Sabin lay down in the sand, staring up at the sun. Its rays caused the air to wither and wobble. Eventually, in an RPG, if the character doesn’t return within a few days, the ones and zeroes (and sometimes twos, if the character is important enough) will begin to unwind, causing the character to unwind. This is a painless process for the “twin” still in the game. Sabin neither felt nor detected anything as he began to dissipate.
“I have to go back. My character will die,” he cried out desperately.
She shrugged. “I used to carry around a cord with me all the time, ready to plug in whenever nobody was paying attention, but those days are behind me.”
He lunged for the telephone, but it wasn’t functioning.
“No phone calls out from the psych ward,” she informed him, pulling out a cell phone and handing it over.
Silver arrived at the hospital with a WiredNet cord in her purse. Upon arriving in her son’s room, she found him sobbing, clutching himself.
“Hurry, Mom – all I’ve ever worked for will die soon!” he whimpered.
She pulled out the cord and handed it over to him. Standing in the corner of the room was a pale girl in ripped clothing, watching her innocent son out of the corner of her overdone eyes. Silver could only think of her as a prostitute or some other female lost in her way.

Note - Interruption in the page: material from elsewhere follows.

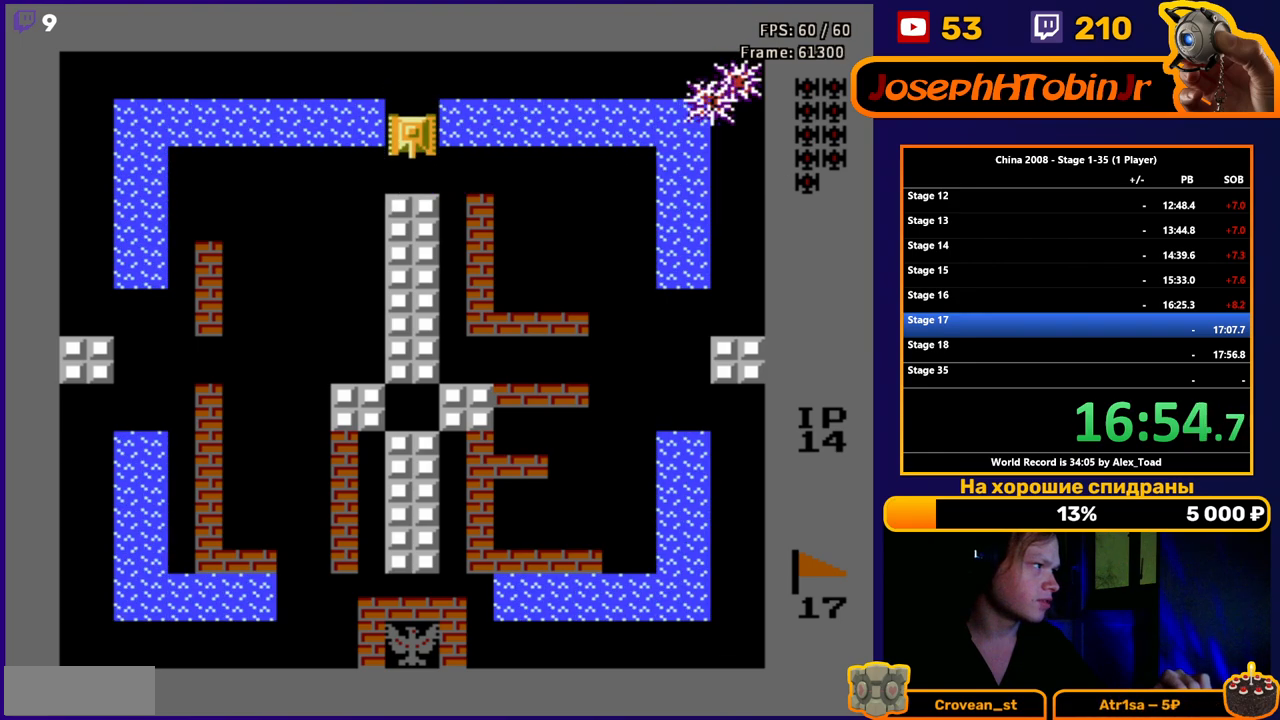
{"buttons": ["DPAD_UP"], "events": [[300, "DPAD_UP", "down"]]}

He hurriedly plugged it into the wall and then another correspondingly into the jack at the base of his skull.
At this very instant, Sabin had crossed the threshold, taking Edgar Raphael with him.
“What happened?” Silver cried, pulling out another needle from her bag to calm herself down.
“Reboot,” Jude said, leaving the room and walking down the stairs, back out onto the street.
Edgar re-awoke on the floor of his room, broken angels shattered on the floor by his feet. He pushed his long blonde hair back into a ponytail and shook himself off. What a dream, full of drug addicts and frightening perfect-faced demon girls. He pulled himself together and walked down the stairs, calling out to his servants to feed him and help him dress. He was ready for another beautiful day.
Jude paid five dollars an hour for a hookup. She could buy cheap unlimited service but this kept her from going overboard. Sometimes she couldn’t help but drop back – even if just for a few moments.
A flurry of activity was happening down the sand path near his castle. A superfluous procession was approaching, accompanied by trumpet frills and bright streamers. He watched in curiosity and asked the butler who was coming.
“Why, one of the single princesses from the nearby land across the Nile,” he replied, raising a single eyebrow. “Sure you knew?”
“What are the chances I’ll like her?” Edgar asked, reaching into his pocket and pulling out a double-headed coin – twice heads.
Already, the procession had arrived and his servants were readying a banquet. He went downstairs to bid them welcome. Carried on a chair held by four people, the princess waved at him. He could see that she had beautiful, lilac-colored wings. He strode out to shake her hand, give her his arm, lead her in. The coin in his pocket felt warm against his thigh as he beamed at her in her black dress and red fishnets. It was going to be a good day.
In the booth, Jude pulled the cord out of her jack, and died.
“Welcome to my palace, I hope you enjoy your stay here. It is our pleasure to have you,” Edgar told her.
“The pleasure is all mine,” she replied. She dropped down to the ground beside him, and took his hand. The two of them went to spend the rest of infinity together in the castle of ones, zeroes, dreams, and the occasional two.